Before anyone saw Zack Snyder's remake of George Romero's zombie masterpiece Dawn of the Dead, nobody in their right minds actually wanted a Dawn of the Dead remake. Prior to directing movies, though, Snyder was an advertising industry veteran, so he knew how to sell a product. That expertise played directly into his Dawn’s first trailer, which needed to pull off the Herculean feat of turning millions of horror fans into believers.
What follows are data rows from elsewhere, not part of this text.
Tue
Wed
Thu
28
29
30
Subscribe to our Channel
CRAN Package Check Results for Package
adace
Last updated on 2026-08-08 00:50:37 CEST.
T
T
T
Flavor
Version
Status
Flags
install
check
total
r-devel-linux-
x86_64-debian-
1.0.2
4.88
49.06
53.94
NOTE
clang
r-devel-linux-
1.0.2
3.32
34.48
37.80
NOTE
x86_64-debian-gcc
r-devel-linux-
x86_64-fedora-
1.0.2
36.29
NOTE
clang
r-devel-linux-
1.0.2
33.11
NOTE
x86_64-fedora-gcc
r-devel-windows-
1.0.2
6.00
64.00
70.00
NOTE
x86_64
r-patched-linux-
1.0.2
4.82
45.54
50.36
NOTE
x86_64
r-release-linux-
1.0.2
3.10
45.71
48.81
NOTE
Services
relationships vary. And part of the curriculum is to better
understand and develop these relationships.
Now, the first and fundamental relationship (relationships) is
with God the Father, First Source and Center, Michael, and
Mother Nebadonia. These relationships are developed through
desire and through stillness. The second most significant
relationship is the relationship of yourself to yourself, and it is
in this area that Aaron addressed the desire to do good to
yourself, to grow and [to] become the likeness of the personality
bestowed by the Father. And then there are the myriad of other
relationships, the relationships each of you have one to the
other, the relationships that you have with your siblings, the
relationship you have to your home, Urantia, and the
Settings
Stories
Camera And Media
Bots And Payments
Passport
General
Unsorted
That’s exactly what this terrifically constructed trailer does, especially with its closing sea of zombie hands that looks and feels like a combination of Day of the Dead's opening scene and the Poltergeist TV effect. It also achieves something even more important: it demonstrates how Snyder's film honors Romero's 1978 classic while differentiating itself substantially.


Evil Dead (2013)

First-time feature director Fede Alvarez certainly felt Snyder's kind of pain before the release of his Evil Dead, the glossy, money-filled remake of Sam Raimi's grimy, low-budget 1981 splatterfest. Fortunately for Alvarez, though, he had Raimi and the whole original Evil Dead team in his corner, and Spider-Man franchise helmer Raimi’s involvement gave the production the cache it needed to deliver on what Evil Dead fans love: extreme gore.
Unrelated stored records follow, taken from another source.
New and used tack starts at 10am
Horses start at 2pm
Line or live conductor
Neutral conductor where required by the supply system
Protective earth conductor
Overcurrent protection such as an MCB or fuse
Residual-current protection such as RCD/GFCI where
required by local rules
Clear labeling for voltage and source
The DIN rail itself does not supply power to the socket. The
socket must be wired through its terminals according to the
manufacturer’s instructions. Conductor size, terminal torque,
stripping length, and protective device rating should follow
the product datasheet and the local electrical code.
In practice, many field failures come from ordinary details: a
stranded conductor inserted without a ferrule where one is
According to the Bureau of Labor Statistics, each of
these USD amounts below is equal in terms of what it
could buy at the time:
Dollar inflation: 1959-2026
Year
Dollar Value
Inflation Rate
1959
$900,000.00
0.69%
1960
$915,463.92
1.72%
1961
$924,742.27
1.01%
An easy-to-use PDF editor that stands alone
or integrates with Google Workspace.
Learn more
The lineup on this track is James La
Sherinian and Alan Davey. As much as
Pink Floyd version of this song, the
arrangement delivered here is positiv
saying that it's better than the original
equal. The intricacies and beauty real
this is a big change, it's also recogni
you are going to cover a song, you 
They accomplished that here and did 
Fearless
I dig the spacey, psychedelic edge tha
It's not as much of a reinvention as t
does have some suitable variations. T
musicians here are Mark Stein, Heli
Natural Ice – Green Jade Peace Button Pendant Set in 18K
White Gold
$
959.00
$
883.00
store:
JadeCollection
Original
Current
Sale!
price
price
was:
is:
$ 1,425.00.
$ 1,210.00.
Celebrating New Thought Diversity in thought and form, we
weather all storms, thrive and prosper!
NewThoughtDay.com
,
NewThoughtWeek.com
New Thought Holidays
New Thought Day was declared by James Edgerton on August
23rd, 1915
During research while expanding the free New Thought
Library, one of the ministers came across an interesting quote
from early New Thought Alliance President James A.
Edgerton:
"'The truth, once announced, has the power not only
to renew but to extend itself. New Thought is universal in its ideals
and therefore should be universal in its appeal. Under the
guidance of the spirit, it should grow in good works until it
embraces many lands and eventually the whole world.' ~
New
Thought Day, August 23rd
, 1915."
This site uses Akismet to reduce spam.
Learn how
So it came as no surprise that Alvarez's film's initial teaser overloaded its CGI-free bloodshed. The director and O.G. franchise star Bruce Campbell premiered the trailer at the 2012 New York Comic-Con; the crowd went apeshit over it. Once Jane Levy's possessed character started slowly ripping her tongue in half with that knife at the trailer's end, fans were on Alvarez's side.


Red State (2011)

Kevin Smith needed Red State's teaser to accomplish a whole lot. Known for his vulgar comedies, like Clerks and Mallrats, with their sex-obsessed comedy and fanboy-friendly pop culture insider jokes, Smith took a hard 180 with Red State, a psychological horror flick about a cult of religious fundamentalists—frankly, people didn’t know what the hell to expect. But when the film's trailer premiered online, both Smith’s followers and haters were left stunned.
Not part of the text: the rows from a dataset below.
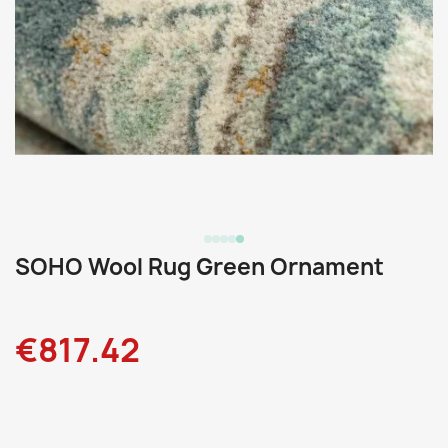
SOHO Wool Rug Green Ornament
€817.42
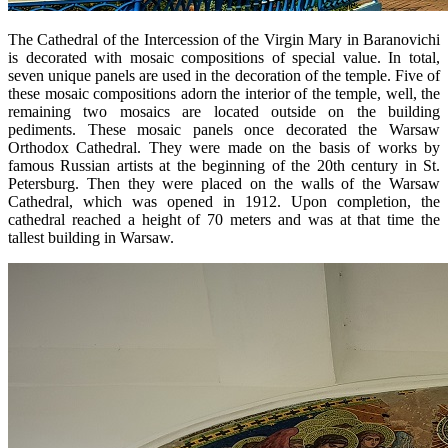
The Cathedral of the Intercession of the Virgin Mary in Baranovichi
is decorated with mosaic compositions of special value. In total,
seven unique panels are used in the decoration of the temple. Five of
these mosaic compositions adorn the interior of the temple, well, the
remaining two mosaics are located outside on the building
pediments. These mosaic panels once decorated the Warsaw
Orthodox Cathedral. They were made on the basis of works by
famous Russian artists at the beginning of the 20th century in St.
Petersburg. Then they were placed on the walls of the Warsaw
Cathedral, which was opened in 1912. Upon completion, the
cathedral reached a height of 70 meters and was at that time the
tallest building in Warsaw.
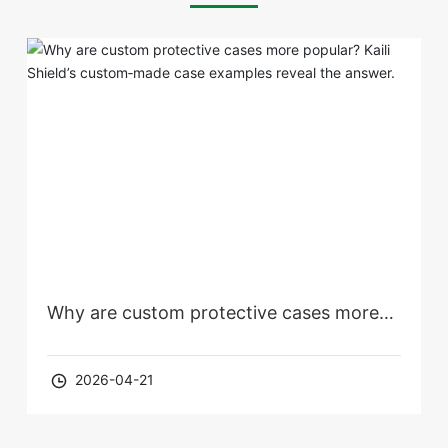
Why are custom protective cases more
popular? Kaili Shield’s custom‑made case
2026-04-21
examples reveal the answer.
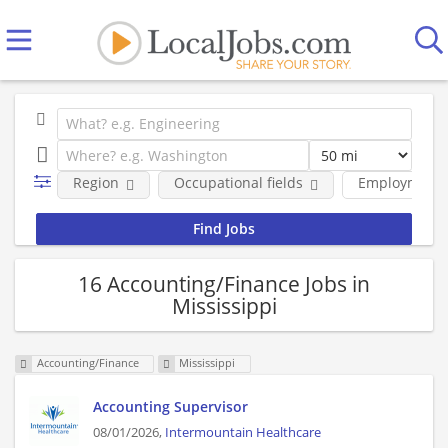
Region
Occupational fields
Employment 
16 Accounting/Finance Jobs in
Mississippi
Accounting/Finance
Mississippi
Accounting Supervisor
08/01/2026,
Intermountain Healthcare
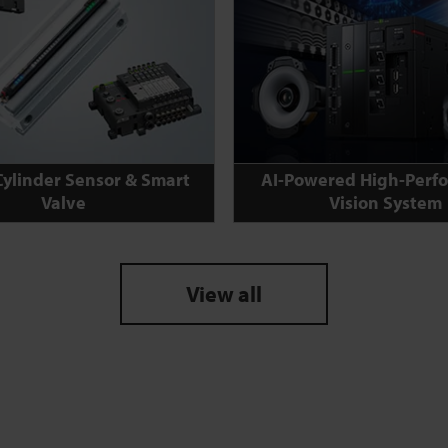
Cylinder Sensor & Smart
AI-Powered High-Perf
Valve
Vision System
View all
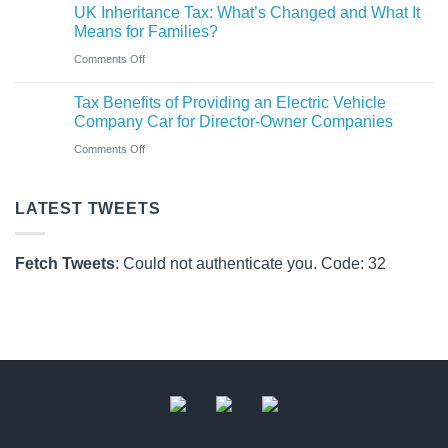
Rules
UK Inheritance Tax: What’s Changed and What It
Charity
from
Means for Families?
Deposit
6
on
Comments Off
Platform
April
UK
–
Tax Benefits of Providing an Electric Vehicle
2026
Inheritance
A
Company Car for Director-Owner Companies
Tax:
New
on
Comments Off
What’s
Way
Tax
Changed
for
Benefits
LATEST TWEETS
and
Charities
of
What
to
Providing
It
Fetch Tweets
: Could not authenticate you. Code: 32
Save
an
Means
Electric
for
Vehicle
Families?
Company
Car
for
Director-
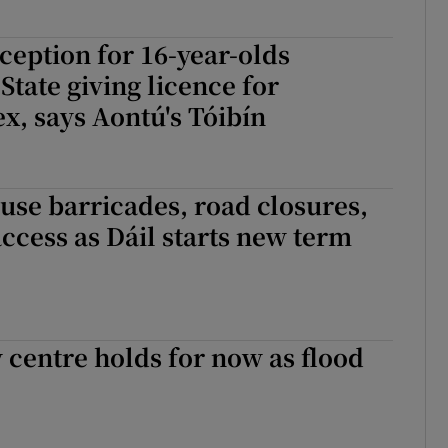
ception for 16-year-olds
State giving licence for
x, says Aontú's Tóibín
use barricades, road closures,
access as Dáil starts new term
 centre holds for now as flood
 centre holds for now as flood waters rise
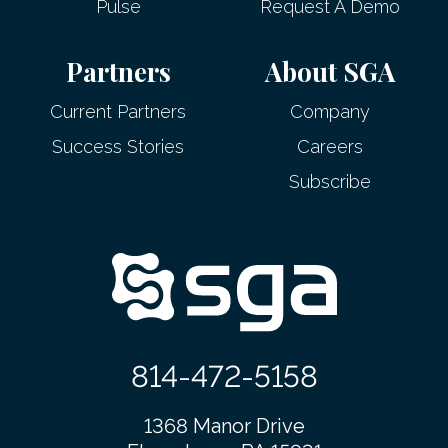
Pulse
Request A Demo
Partners
About SGA
Current Partners
Company
Success Stories
Careers
Subscribe
814-472-5158
1368 Manor Drive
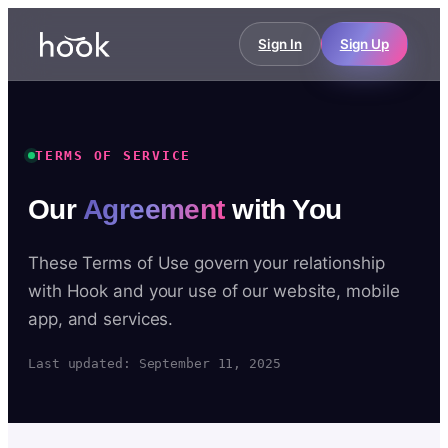
Sign In
Sign Up
TERMS OF SERVICE
Our
Agreement
with You
These Terms of Use govern your relationship
with Hook and your use of our website, mobile
app, and services.
Last updated: September 11, 2025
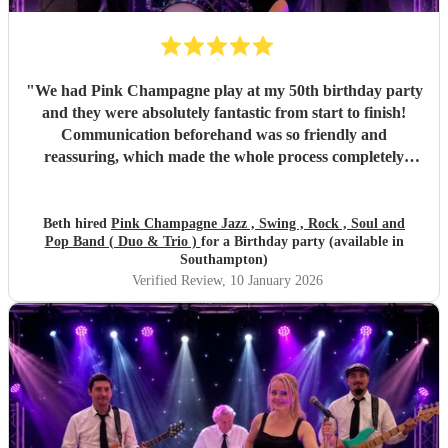
"
We had Pink Champagne play at my 50th birthday party
and they were absolutely fantastic from start to finish!
Communication beforehand was so friendly and
reassuring, which made the whole process completely
stress-free. On the night, the band were all so warm and
approachable, and the music was spot on. They played
three sets, starting with relaxed, easy jazz that created the
Beth hired
Pink Champagne Jazz , Swing , Rock , Soul and
Pop Band ( Duo & Trio )
for a Birthday party (available in
perfect atmosphere, and gradually building up to a lively,
Southampton)
dance-filled finale. The transition was seamless and kept
Verified Review
, 10 January 2026
everyone happy all evening. All of my friends loved them,
and one extra special touch was how accommodating they
were in allowing my daughter to sing between sets — it
meant so much to me they did that. Thank you so much
again! I couldn’t recommend Pink Champagne highly
enough. They helped make my big birthday truly
memorable. ⭐️⭐️⭐️⭐️⭐️
"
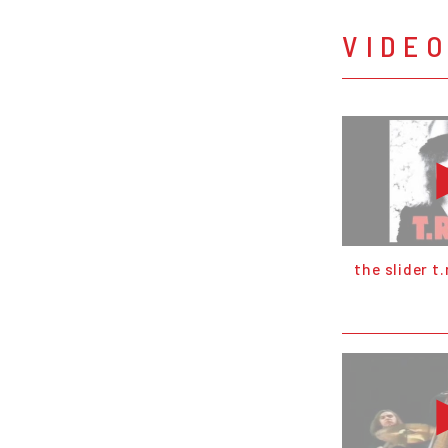
VIDE
the slider t.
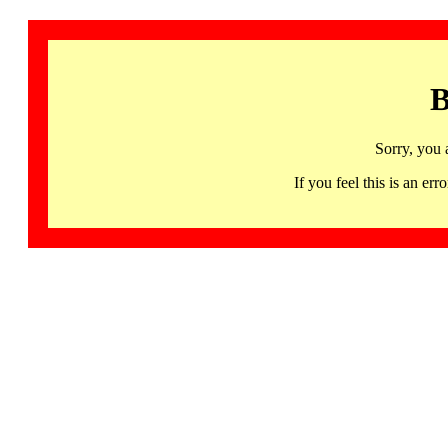
B
Sorry, you 
If you feel this is an 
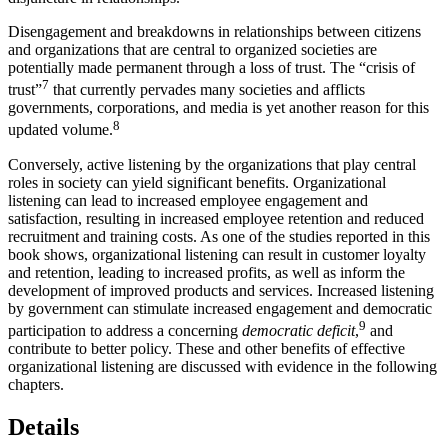
Disengagement and breakdowns in relationships between citizens
and organizations that are central to organized societies are
potentially made permanent through a loss of trust. The “crisis of
7
trust”
that currently pervades many societies and afflicts
governments, corporations, and media is yet another reason for this
8
updated volume.
Conversely, active listening by the organizations that play central
roles in society can yield significant benefits. Organizational
listening can lead to increased employee engagement and
satisfaction, resulting in increased employee retention and reduced
recruitment and training costs. As one of the studies reported in this
book shows, organizational listening can result in customer loyalty
and retention, leading to increased profits, as well as inform the
development of improved products and services. Increased listening
by government can stimulate increased engagement and democratic
9
participation to address a concerning
democratic deficit
,
and
contribute to better policy. These and other benefits of effective
organizational listening are discussed with evidence in the following
chapters.
Details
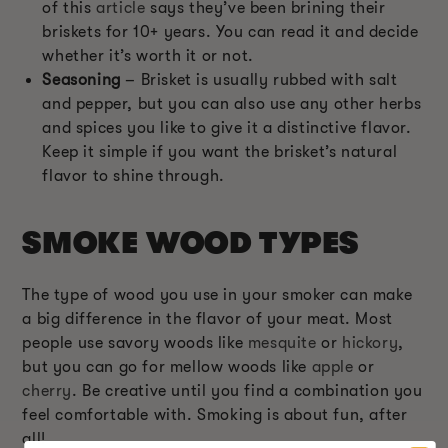
of this
article
says they’ve been brining their
briskets for 10+ years. You can read it and decide
whether it’s worth it or not.
Seasoning
– Brisket is usually rubbed with salt
and pepper, but you can also use any other herbs
and spices you like to give it a distinctive flavor.
Keep it simple if you want the brisket’s natural
flavor to shine through.
SMOKE WOOD TYPES
The type of wood you use in your smoker can make
a big difference in the flavor of your meat. Most
people use savory woods like
mesquite
or
hickory
,
but you can go for mellow woods like
apple
or
cherry
. Be creative until you find a combination you
feel comfortable with. Smoking is about fun, after
all!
It's an exercise in duality—the imagery is viscerally chaotic, yet the sound of co-star Michael Parks' monologue is calm, almost soothing. Unfortunately, the full movie didn't live up to its preview's potential, and Smith's other attempt at nihilistic genre, last year’s Tusk, further cemented the comedic filmmaker's horror deficiencies. As it stands, Red State's trailer is scariest thing Smith has ever made—the awful Cop Out notwithstanding.


The Texas Chainsaw Massacre (2003)/The Hills Have Eyes (2006)

These trailers are cut from the same blood-drenched cloth. With the previews for their modernized versions of The Texas Chainsaw Massacre and The Hills Have Eyes, directors Marcus Nispel and Alexandra Aja, respectively, had to convince horror fanatics that Tobe Hooper and Wes Craven's '70s-era originals were in good hands.

Thankfully, both films rank on the positive end of the horror remake scale, with Aja's The Hills Have Eyes being one of the best genre reboots ever. And both trailers impressively acknowledge their predecessors' carnage and intensity, proving that Hollywood sheen doesn't always have to rid hardcore horror of its edginess. Bonus points go to the Texas Chainsaw 2003 trailer's smart and well-placed use of the original movie's piercing shrieks.